January 25, 2010 (Orlando, Florida) — In the first clinical trial in locally advanced esophageal cancer, gene therapy, administered concurrent with chemotherapy and radiotherapy, led to high pathologic complete response (pCR) rates and a doubling in survival over historic controls. The multicenter study was presented here at the 2010 Gastrointestinal Cancers Symposium by Kenneth Chang, MD, from the University of California Irvine Medical Center, in Orange.

The meeting is sponsored by the American Gastroenterological Association, the American Society of Clinical Oncology, the American Society for Radiation Oncology, and the Society of Surgical Oncology.

TNFerade Biologic is a second-generation replication-deficient adenovector carrying the transgene encoding human tumor necrosis factor (TNF)-α, which is regulated by the radiation-inducible promoter Egr-1. Intratumoral administration of TNFerade causes the secretion of TNF-α protein in tumors, which leads to the collapse of the tumor vasculature and the stimulation of proinflammatory and apoptotic pathways within the tumor. TNF-α also has a necrotizing and possibly immunomodulatory action, Dr. Chang said.

In a study of 24 patients, most with adenocarcinomas of T3 N1 stage, TNFerade was given weekly for 5 weeks by intratumoral injection under endoscopy or endoscopic ultrasound guidance, along with a 5.5-week course of cisplatin, 5-fluorouracil, and radiation (45 Gy total). Successive dosing cohorts received TNFerade at 4 × 10⁸, 4 × 10⁹, 4 × 10¹⁰, and 4 × 10¹¹ particle units weekly. Final follow-up data were available for all but the highest-dose group.

For the initial 3 dosing cohorts combined, the pCR rate was 36%, but reached 100% in some of the dosing cohorts. Two additional patients who were not resected had pCRs as well; these were shown radiographically. With their inclusion, the pCR rate was 47%. "They remain disease-free at 66 and 48 months," he noted.

"With these weekly injections, we were able to downstage the tumors," he said.

At 5 years, median overall survival was 56%, and median overall survival time was 47.7 months, he reported.

"This is in contrast to historic controls," Dr. Chang explained, "who have been shown to have median survival of 9.7 months, or up to 34 months at the most.
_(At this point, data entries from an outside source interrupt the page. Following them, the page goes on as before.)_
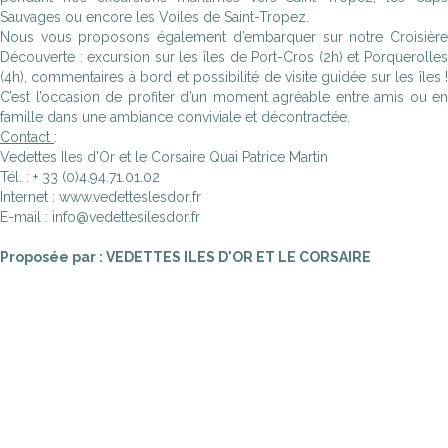
Sauvages ou encore les Voiles de Saint-Tropez.
Nous vous proposons également d’embarquer sur notre Croisière
Découverte : excursion sur les îles de Port-Cros (2h) et Porquerolles
(4h), commentaires à bord et possibilité de visite guidée sur les îles !
C’est l’occasion de profiter d’un moment agréable entre amis ou en
famille dans une ambiance conviviale et décontractée.
Contact
:
Vedettes Iles d’Or et le Corsaire Quai Patrice Martin
Tél. : + 33 (0)4.94.71.01.02
Internet : www.vedetteslesdor.fr
E-mail : info@vedettesilesdor.fr
Proposée par : VEDETTES ILES D'OR ET LE CORSAIRE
This is much greater." He added that the 5-year survival rate is typically about 20%.

"[TNFerade] plus chemotherapy and radiotherapy yields an encouraging increase in survival over historic controls and warrants additional evaluation," Dr. Chang concluded.

During the discussion, however, Jaffer Ajani, MD, from the University of Texas M.D. Anderson Cancer Center in Houston, who participated in the study early on, raised questions about the toxicity of the treatment; these data were not presented by Dr. Chang. Dr. Ajani said the study had been discontinued because of treatment-related deaths. He also explained that the treatment "is a big production," because it requires a gastroenterologist to deliver the treatment weekly, and questioned whether a survival advantage could be determined in a study of 24 patients.
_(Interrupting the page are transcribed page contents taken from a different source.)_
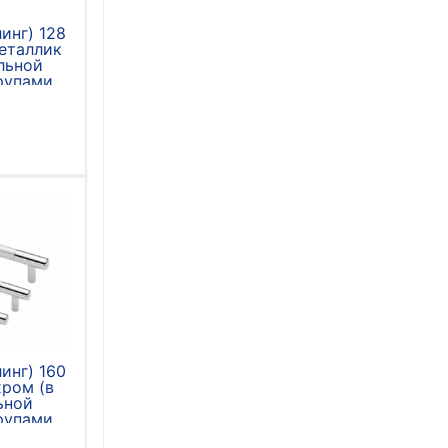
инг) 128
еталлик
льной
рупами
)
инг) 160
хром (в
ьной
рупами
)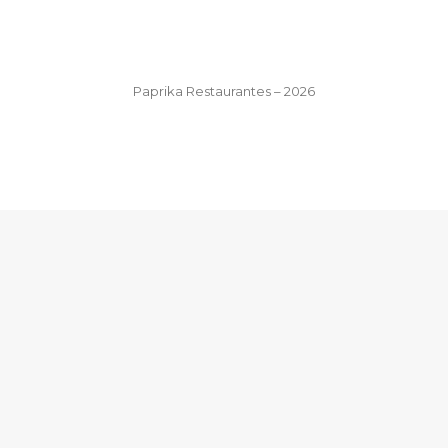
Paprika Restaurantes – 2026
Dr. Chang responded that the drug continues to be in development, and that after much review, the deaths were not attributed to the injection of TNF. "It appears that as an adjunct to treatment it is safe," he said, "and given the preliminary data, a larger trial is warranted."

In an interview with Medscape Oncology, Mark Thornton, MD, PhD, senior vice president of product development for GenVec, in Gaithersburg, Maryland, which manufacturers TNFerade, explained that early in the study, 1 patient died from a pulmonary embolism. Pending further investigation, the US Food and Drug Administration halted the study, but the drug is still being studied in larger pancreatic cancer trials. "Rigorous assessment" in that setting, including a comparison between the TNFerade and control groups, has shown no difference in thromboembolic events. The product is now in phase 3 trials for pancreatic cancer. Encouraging preliminary results were presented at the 2009 American Society of Clinical Oncology annual meeting (Abstract 4605), Dr. Thornton noted.
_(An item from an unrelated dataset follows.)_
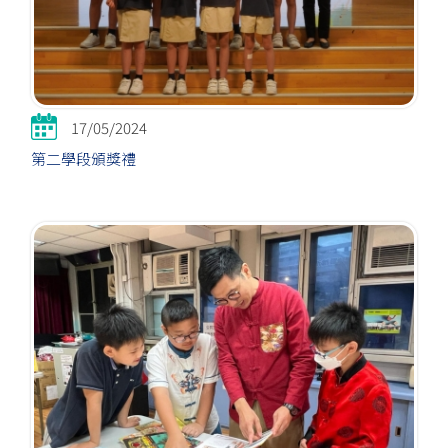
17/05/2024
第二學段頒獎禮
"This concern is ancient history," he said, adding that further studies in esophageal cancer are now expected.

The authors of the study report receiving consulting fees, being employed by, or owning stock in GenVec. Dr. Ajani reports receiving research funding from Sanofi-Aventis, Taiho, NS Pharma, and Adherex.

2010 Gastrointestinal Cancers Symposium (GICS): Abstract 45. Presented January 22-24, 2010.